_Istruzioni del compito:_ Ricopia per intero e senza modifiche il testo sulla depressione nella società del benessere.

_Testo fornito:_
= = = = = = =

Faust ha scritto:Mancando quest'alternativa culturale, l'inutilità biologica si manifesta come depressione.
Che ne pensate?
Io penso che forse tu abbia ragione.
Infatti, per reintrodurre l'alternativa culturale di cui parli, ma anche come inno alla libertà dell'individuo, credo che prima o poi avrete il piacere di leggere il mio manifesto pro-suicidio (e ovviamente pro-eutanasia, essendo io uno colmo di solidarietà per il prossimo e che gradirebbe lo fossero anche gli altri con lui, a ruoli invertiti).
Non so tuttavia se si tratti di una malattia della società del benessere. Una cosa è certa: oggi se ne parla di più perché essendoci benessere dato per scontato (nutrimento, dimora, ecc.), il malessere risalta di più. Oltre al fatto, secondo me non secondario, che il fatto di non dover pensare alla propria sopravvivenza come in altre parti del globo ancora accade, rende più complicato distogliere il pensiero da certe cose che provocano depressione. Poi viviamo in una società dell'apparire, per cui ogni punto di debolezza che faccia parte dell'essere dev'essere più o meno mascherato. Come diceva il re dell'imomobiliare, "Per avere successo è basilare proiettare un immagine di successo".
Magonzo ha scritto:idea suggestiva, ma piuttosto confusa e indimostrabile...
Perché "indimostrabile"?

= = = = = = =

_Estratto dei dati:_
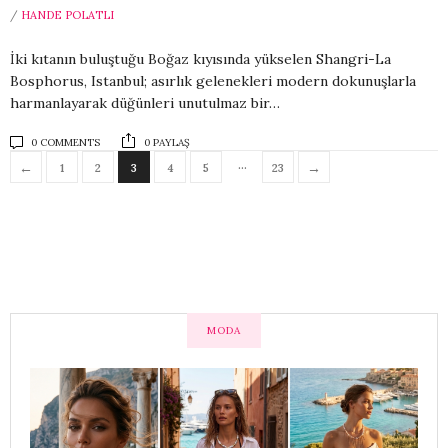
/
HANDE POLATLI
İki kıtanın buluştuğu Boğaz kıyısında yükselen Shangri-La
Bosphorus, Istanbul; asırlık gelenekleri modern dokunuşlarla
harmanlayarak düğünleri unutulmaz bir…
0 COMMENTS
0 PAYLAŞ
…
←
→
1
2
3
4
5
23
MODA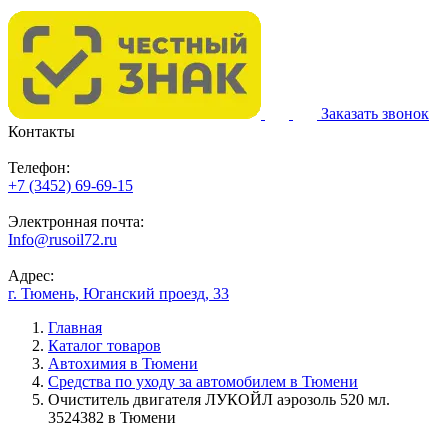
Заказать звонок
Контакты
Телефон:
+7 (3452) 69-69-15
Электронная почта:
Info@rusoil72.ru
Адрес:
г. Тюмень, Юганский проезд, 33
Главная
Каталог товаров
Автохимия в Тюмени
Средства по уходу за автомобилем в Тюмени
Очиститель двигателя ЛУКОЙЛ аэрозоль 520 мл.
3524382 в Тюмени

= = = = = = =

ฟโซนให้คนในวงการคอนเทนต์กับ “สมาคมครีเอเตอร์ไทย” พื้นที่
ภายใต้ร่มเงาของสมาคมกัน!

= = = = = = =

_Risposta al compito:_
Faust ha scritto:Mancando quest'alternativa culturale, l'inutilità biologica si manifesta come depressione.
Che ne pensate?
Io penso che forse tu abbia ragione.
Infatti, per reintrodurre l'alternativa culturale di cui parli, ma anche come inno alla libertà dell'individuo, credo che prima o poi avrete il piacere di leggere il mio manifesto pro-suicidio (e ovviamente pro-eutanasia, essendo io uno colmo di solidarietà per il prossimo e che gradirebbe lo fossero anche gli altri con lui, a ruoli invertiti).
Non so tuttavia se si tratti di una malattia della società del benessere. Una cosa è certa: oggi se ne parla di più perché essendoci benessere dato per scontato (nutrimento, dimora, ecc.), il malessere risalta di più. Oltre al fatto, secondo me non secondario, che il fatto di non dover pensare alla propria sopravvivenza come in altre parti del globo ancora accade, rende più complicato distogliere il pensiero da certe cose che provocano depressione. Poi viviamo in una società dell'apparire, per cui ogni punto di debolezza che faccia parte dell'essere dev'essere più o meno mascherato. Come diceva il re dell'imomobiliare, "Per avere successo è basilare proiettare un immagine di successo".
Magonzo ha scritto:idea suggestiva, ma piuttosto confusa e indimostrabile...
Perché "indimostrabile"?